This B list television comic actor was at a party very recently. At the party he was overheard offering a female reality tv host increasing amounts of money to sleep with him that night. At one point the offer was $20K. She declined everytime and said she was faithful to her very talented celebrity significant other. (CDAN)
Shit, I would’ve done it for 20 chicken wings from Popeye’s! Okay, for 2 wings. My guess is Charlie Sheen, Heidi Klum and Seal? Charlie doesn’t care about a little thing called “baby in the womb.”
This D list movie and television actress with A+ list name recognition keeps auditioning for teenage and early 20’s acting roles. The problem she hasn’t realized yet is that all the meth she keeps consuming is making her look 40 and as a consequence hears one no after another for decent roles. Producers don’t want to tell her that though for fear of making her angry or upset which could be very bad for future business. (CDAN)
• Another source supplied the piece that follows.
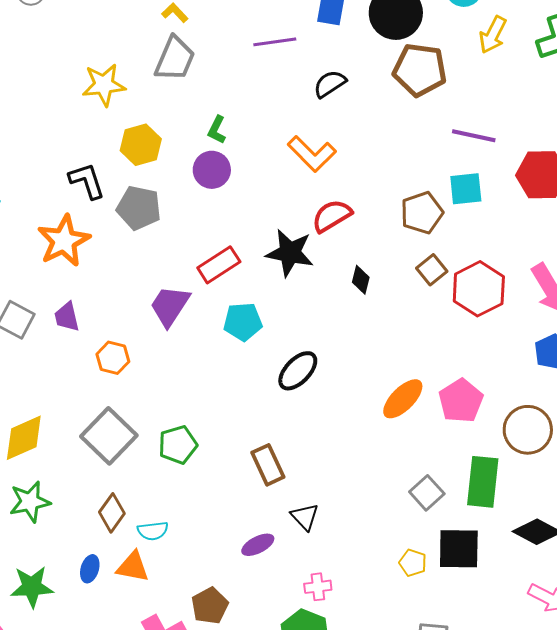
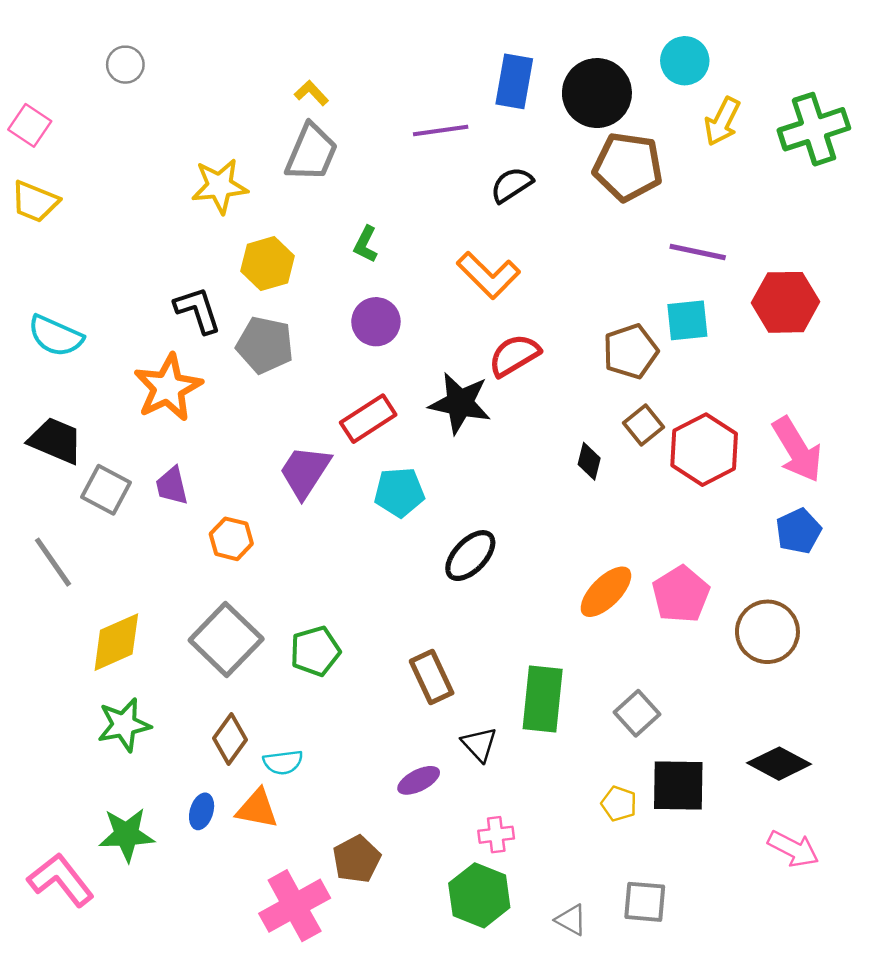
purple circle: (212, 170) -> (376, 322), moved
black diamond: (361, 280) -> (589, 461), moved
green rectangle: (483, 482) -> (543, 699), moved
Bloooooooooooooohan? But could very well be Mischa Barton too.
This young and pretty television actress is a pro on the set. Always on time. Always know her lines. But that may not last long. She has started drinking on a regular basis. It doesn’t take a party for her to pour a little something extra into her beverages. A shot in the afternoon coffee, some vodka in the water bottle. Girl, you’re not hiding it as well as you think. Please get help. (Blind Gosssip)
One the tricks from Gossip Girl? I’m going to guess Blake Lively or Little Jenny? And vodka with coffee is nast. Bitch, use some Bailey’s, whisky or a little rum. Don’t be sick!
Women aren’t the only ones who are occasionally in denial about their age. This West Coast actor in the forty-ish range is planning on playing a teenager in his next film. No, it’s not like one of those “Big” or “17 Again” scenarios, where the character knows he is one age but is pretending to be another. This actor really thinks he can still pass for a teenager. Those around him won’t tell him to his face that they think he will look like a fool trying to play a character twenty plus years younger, but they sure are talking about it behind his back. Dude, get a clue. (Blind Gossip)
Please let it be Tommy Girl! Please! And please it be for the title role in the remake of Teen Witch!
Which rap titan sweats so profusely during shows that even hard-core female fans won’t go near him until he changes? (Gatecrasher)
Diddy? It’s just his body self-moisturizing the sexy.